The fallacy of personal attack is when we reject a person's argument or claim by attacking the person rather than the person's argument of claim (Bassham, 143). The significance to critical thinking is to take away from the main issue. Instead of talking about the discussion at hand the arguer chooses to point the attention to the other person in the argument to side-track the discussion. This fallacy has no real application to decision making besides trying to confusion the issue.

In 2004 Presidential Debate, one of the questions asked that night was if homosexuality was a choice. Sen. Kerry responded "And I think if you were to talk to Dick Cheney's daughter, who is a lesbian, she would tell you that she's being who she was, she's being who she was born as (cnn.com, 2006)." Sen. Kerry chose that statement to personally attack Dick Chaney and his family. Sen. Kerrys' hopes were that he would sidetrack the issue and be able to skirt by without making a commitment on his own personal choices. Senator Kerry clearly "sucker-punched" Dick Cheney who was publicly against homosexuals until it was revealed that his own daughter was one.

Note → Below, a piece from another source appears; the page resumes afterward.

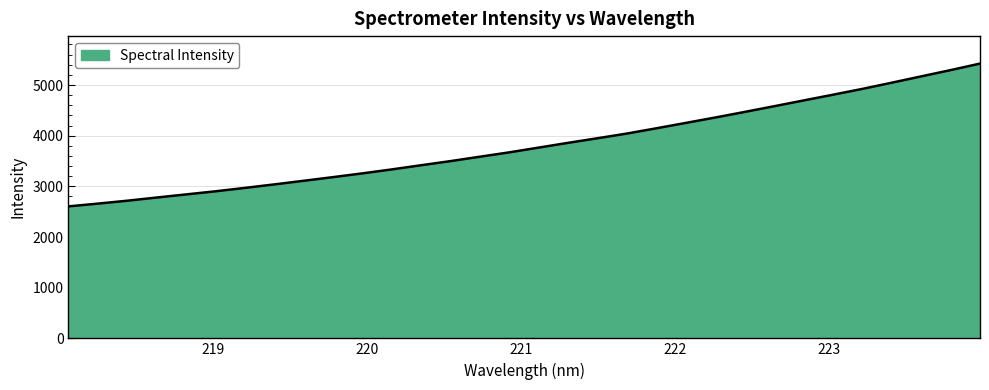

What is the difference between the maximum and minimum values?

2818.3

Tu Quoque "Look Who's Talking"

The fallacy of Look Who's Talking is committed when an arguer rejects another person's argument or claim because that person fails to practice what he or she preaches (basham, 145). The significance of the look who's talking fallacy in critical thinking, shows that one must choose their words wisely to create the correct illusion, meaning the ability to turn one's complaint into another's ammunition.